Where was the Left’s solicitude for the sanctity of the law when  favorite presidential candidate Hillary Clinton was recklessly using a private email server to send and receive classified documents.  How did we not see liberals demanding punishment for the Benghazi debacle where we were talking about people actually dying and not catwalk politics.

And as for doing any thing now, Democrat apologists just couldn’t get their ideological heads around the severity of Hillary’s misdeeds as secretary of state and that these were not isolated and obtruded events but chronic and habitual to the core of Clinton’s political being.

In addition to the casual hypocrisy that usually characterizes left-wing politics, there is a new phenomenon haunting Democratic politics in the three weeks since Trump’s inauguration.  It is the specter of a desultory, rambling, uncertain political force that appears absolutely rudderless and bereft of leadership.  This is probably a direct factor of the party lacking control of the presidency, House and Senate; but it is also a consequence of having personalities like Sen.
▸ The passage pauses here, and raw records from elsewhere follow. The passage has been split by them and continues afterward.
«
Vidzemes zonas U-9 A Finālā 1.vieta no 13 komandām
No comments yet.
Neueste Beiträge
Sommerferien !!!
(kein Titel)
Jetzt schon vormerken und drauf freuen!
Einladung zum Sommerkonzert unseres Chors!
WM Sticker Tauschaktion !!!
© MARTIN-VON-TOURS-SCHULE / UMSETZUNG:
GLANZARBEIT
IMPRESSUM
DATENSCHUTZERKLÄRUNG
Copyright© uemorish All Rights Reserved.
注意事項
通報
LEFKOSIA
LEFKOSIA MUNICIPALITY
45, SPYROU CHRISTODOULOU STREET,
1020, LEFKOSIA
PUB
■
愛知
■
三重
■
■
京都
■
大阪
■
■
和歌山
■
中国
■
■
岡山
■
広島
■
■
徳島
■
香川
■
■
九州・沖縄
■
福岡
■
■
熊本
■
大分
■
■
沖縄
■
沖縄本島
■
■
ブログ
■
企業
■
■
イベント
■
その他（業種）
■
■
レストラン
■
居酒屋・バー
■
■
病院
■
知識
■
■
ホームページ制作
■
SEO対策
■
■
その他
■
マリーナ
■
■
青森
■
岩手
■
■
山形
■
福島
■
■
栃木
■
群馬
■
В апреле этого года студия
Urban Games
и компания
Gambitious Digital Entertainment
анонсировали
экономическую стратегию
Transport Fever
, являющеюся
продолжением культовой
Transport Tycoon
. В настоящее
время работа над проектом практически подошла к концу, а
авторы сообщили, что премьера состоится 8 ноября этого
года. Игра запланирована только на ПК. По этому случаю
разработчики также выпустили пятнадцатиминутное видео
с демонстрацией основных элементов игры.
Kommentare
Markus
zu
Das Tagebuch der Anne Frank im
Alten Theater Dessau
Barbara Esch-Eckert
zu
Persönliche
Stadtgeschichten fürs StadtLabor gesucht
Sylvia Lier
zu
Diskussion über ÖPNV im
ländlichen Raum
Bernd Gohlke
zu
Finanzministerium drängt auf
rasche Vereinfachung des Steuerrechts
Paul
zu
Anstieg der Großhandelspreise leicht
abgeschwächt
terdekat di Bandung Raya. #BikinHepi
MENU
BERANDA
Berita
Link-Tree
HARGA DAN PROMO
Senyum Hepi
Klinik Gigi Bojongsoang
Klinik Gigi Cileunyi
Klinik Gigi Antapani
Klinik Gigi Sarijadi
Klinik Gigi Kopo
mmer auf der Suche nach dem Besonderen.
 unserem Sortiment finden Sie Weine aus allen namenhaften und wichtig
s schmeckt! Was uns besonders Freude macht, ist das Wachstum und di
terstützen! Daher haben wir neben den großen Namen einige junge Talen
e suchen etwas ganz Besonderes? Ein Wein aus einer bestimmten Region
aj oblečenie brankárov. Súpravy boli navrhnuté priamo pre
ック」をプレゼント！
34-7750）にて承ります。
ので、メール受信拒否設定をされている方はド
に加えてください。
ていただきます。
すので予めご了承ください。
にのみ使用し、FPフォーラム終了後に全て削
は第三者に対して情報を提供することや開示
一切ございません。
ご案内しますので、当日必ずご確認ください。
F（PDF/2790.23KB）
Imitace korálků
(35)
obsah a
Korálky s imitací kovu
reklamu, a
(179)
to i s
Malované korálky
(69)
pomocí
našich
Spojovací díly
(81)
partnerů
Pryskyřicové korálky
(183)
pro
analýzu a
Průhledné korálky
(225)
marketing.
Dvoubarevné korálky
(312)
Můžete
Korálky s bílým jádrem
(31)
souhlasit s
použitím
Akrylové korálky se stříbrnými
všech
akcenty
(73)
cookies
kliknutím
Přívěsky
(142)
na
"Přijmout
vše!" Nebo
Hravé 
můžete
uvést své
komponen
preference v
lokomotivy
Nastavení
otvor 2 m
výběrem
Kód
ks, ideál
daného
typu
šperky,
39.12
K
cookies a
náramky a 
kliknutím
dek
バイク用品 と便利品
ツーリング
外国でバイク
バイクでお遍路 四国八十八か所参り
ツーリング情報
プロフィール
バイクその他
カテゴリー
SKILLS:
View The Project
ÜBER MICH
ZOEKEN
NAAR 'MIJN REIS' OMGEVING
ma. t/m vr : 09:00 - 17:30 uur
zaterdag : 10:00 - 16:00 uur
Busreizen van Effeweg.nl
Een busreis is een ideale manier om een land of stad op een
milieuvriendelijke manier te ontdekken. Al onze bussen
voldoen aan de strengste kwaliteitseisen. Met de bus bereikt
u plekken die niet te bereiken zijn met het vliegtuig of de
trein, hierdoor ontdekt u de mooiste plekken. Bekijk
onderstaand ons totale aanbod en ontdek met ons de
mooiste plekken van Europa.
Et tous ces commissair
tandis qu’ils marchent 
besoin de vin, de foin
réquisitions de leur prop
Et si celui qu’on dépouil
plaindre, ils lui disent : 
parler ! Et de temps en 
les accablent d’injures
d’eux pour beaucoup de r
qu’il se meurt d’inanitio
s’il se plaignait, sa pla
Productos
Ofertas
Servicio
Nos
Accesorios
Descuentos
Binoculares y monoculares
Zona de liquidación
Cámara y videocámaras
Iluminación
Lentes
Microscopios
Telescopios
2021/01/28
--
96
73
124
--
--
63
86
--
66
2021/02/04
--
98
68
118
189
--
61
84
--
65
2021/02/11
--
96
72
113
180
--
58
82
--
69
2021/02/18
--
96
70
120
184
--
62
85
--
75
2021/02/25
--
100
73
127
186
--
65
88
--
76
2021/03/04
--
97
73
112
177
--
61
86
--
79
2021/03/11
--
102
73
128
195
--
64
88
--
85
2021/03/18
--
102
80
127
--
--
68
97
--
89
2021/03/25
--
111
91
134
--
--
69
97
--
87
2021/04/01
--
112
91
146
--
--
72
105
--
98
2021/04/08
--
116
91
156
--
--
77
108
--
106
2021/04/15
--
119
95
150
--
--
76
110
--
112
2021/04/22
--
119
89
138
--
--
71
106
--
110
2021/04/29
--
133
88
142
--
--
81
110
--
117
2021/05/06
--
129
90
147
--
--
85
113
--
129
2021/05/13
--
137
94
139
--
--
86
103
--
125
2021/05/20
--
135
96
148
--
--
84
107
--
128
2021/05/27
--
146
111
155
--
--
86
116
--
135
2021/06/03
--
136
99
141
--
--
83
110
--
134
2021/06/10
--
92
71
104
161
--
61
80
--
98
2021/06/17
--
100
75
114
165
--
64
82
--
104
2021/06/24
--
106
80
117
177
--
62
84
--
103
Chuck Schumer and Rep. Nancy Pelosi in minority “leadership” positions that are evidently far beyond their intellectual and emotional reach.

I knew there was something horribly wrong with Schumer on inauguration day when he chose to read the famous letter from Maj. Sullivan Ballou, a Union soldier from the Civil War who wrote an eloquent and poignant letter home to his wife, Sarah, just days before he died in the First Battle of Bull Run.  The correspondence was popularized by the Ken Burns documentary that virtually rediscovered the War Between the States for an entire generation and anyone who has ever enjoyed the series, is aware of Ballou’s legacy.

Wonderful letter.  But why would you read it immediately before a new president was about to be sworn into office?  Is Schumer anticipating another civil war or could he not think of any other thoughts to offer that day?  And the tears that he shed for “refugees” stranded at the airport was really beyond belief.  Was he crying every time travelers had to wait 12 hours to get through security?

As for Pelosi she increasingly resembles a sleepwalker whom everybody is afraid to awaken, lest she hurt herself.  Not only is she clearly way past her political prime, Pelosi has become the Norma Desmond of American politics, you almost expect her to announce that “I’m still big:  it’s the politics that got small,” in a rather bizarre approximation of the Billy Wilder line from Sunset Boulevard.

This political power vacuum has provided ample opportunities for the really unhinged fringe of the Dems to emerge in efflorescent moments of banality.  Witness Elizabeth Warren this week on the Senate floor:  was she having a coronary or just trying-out another political skit for a captive audience when she freaked out over the confirmation of new Attorney-General Jeff Sessions.  Well, Sessions at least was used to her antics, having just left the Senate himself, so he didn’t call for either the cops or a medic.

The Democrats don’t seem to know what to do about the violent protest in streets or on the campuses — as if there should be any cause for indecision.  Should they condemn this anarchy, be mildly opposed to it or heartily endorse the nonexistent right to break the law and destroy property.

Hard choices.

But these are hard times for Democrats.